Skill Point Economy and Rotation
Endfield's skills don't use cooldowns — they're gated by a shared team resource, and misreading this is one of the most common early-game mistakes.
- Capacity: the whole 3-operator squad shares one SP pool, capped at 300 and displayed as three 100-SP bars.
- In-combat regen: 8 SP per second naturally (roughly one full 100-SP bar every 12.5 seconds).
- Out-of-combat behavior: SP normalizes toward 200 outside of fights — it climbs to 200 in about 3 seconds if below that, and decays at 40 SP/second if above 200. In practice this means you cannot walk into a fight banking a full 300; you effectively start every engagement around 200 unless you were already fighting.
- Skill costs: most Battle Skills cost 100 SP (one full bar); a handful of cheaper skills cost only 50 SP.
- Extra SP sources: Final Strikes (15–30 SP depending on the operator — e.g.
Fluorite 15,
Last Rite 30), Perfect Dodges (~7.5 SP, but this pauses natural regeneration for 0.5s), Finishers (amount varies by enemy type), and select operator skills (notably some Vanguard-class kits) that refund SP directly. - Important asterisk: SP gained from these 'returned SP' sources is mechanically distinct from natural regeneration — it does not trigger on-SP-recovery passive effects and does not grant Ultimate Energy, so a kit built around 'gain SP → do X' won't proc off a Perfect Dodge refund the same way it does off passive regen.
Rotation strategy this implies: because SP is squad-wide, not per-character, your rotation is a team-level budgeting problem, not three independent skill timers. The efficient pattern is to spend your cheaper 50-SP setup skills (usually on your Arts-infliction enabler) to build stacks toward Status Level IV, hold your 100-SP trigger/finisher skill until the reaction or Vulnerable payoff is fully loaded, and lean on Final Strikes and Perfect Dodges to top the pool back up between engagements rather than waiting on passive regen alone.
Putting It Together: A Practical Decision Framework
Answering the actual question players show up with — 'what do I press and in what order' — the mechanics above collapse into a short checklist:
- Building an Arts team (Heat/Cryo/Electric/Nature): pick one operator whose kit stacks infliction fast and cheaply (your setup unit), and land 3–4 stacks of their element before your trigger operator applies a different element on top.
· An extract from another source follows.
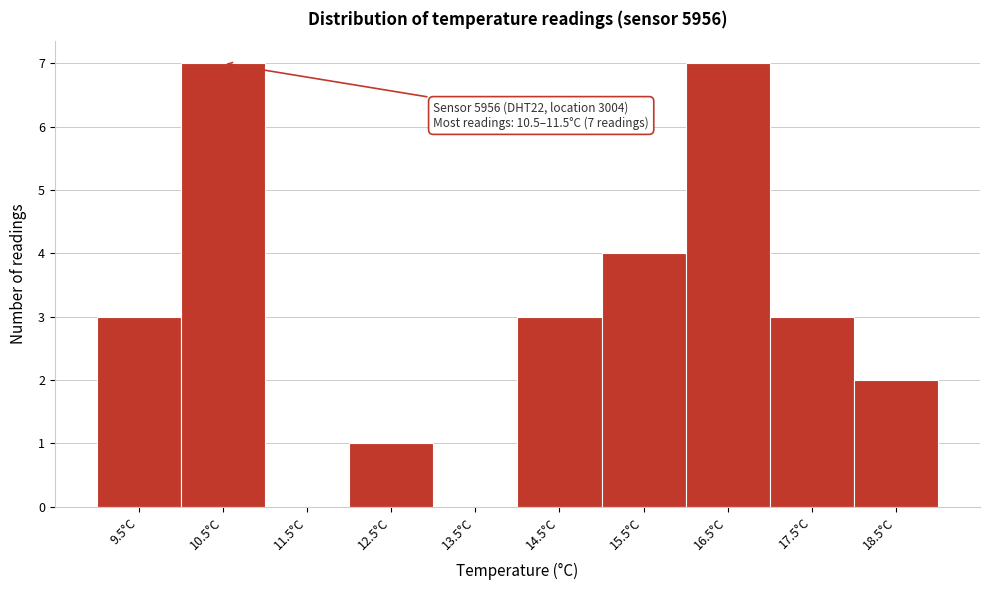

Reading left to right, transcribe all the data shown in this chart.

9.5°C=3	10.5°C=7	11.5°C=0	12.5°C=1	13.5°C=0	14.5°C=3	15.5°C=4	16.5°C=7	17.5°C=3	18.5°C=2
This maximizes Status Level (and therefore the 160→400% ATK scaling, plus every reaction's secondary payoff) instead of wasting a big trigger hit on a Level I reaction.
- Building a Physical team: the loop is Lift/Knock Down to stack Vulnerable to 4, Breach to shred resistance and open the DMG-taken window, then Crush (ideally on a Staggered target) as the finisher. Never lead with Crush or Breach on a target with 0 Vulnerable stacks — you'll just waste the cast applying a single Vulnerable stack instead of cashing in.
- Mixed teams (Physical trigger into an Arts-inflicted target): remember Shatter is the one reaction Physical can trigger directly, by hitting a Solidified (Cryo-reacted) target with any Physical Status — this is the highest-ceiling single reaction in the game (up to 600% ATK) and is worth building a rotation around if you have both a Cryo setup unit and a Physical finisher.
- Don't confuse Arts Burst with Arts Reaction: reapplying the same element is a flat, unconditional 160% ATK poke with no setup requirement — useful as filler DPS, but it will never scale the way a properly-leveled Reaction does. Save your SP-expensive trigger skills for Reactions, not Bursts, once your team composition supports it.
- SP discipline: since the pool is shared, sequence cheap 50-SP setup skills first, and don't let a second operator's 100-SP skill sit unused while SP caps out unused above 200 outside combat — that ceiling is a soft punishment for over-hoarding before engaging.
All figures in this breakdown are confirmed values, except where explicitly marked as not yet confirmed; the core damage formula, crit baseline (5%/50%), and DefMult formula are accurate as presented.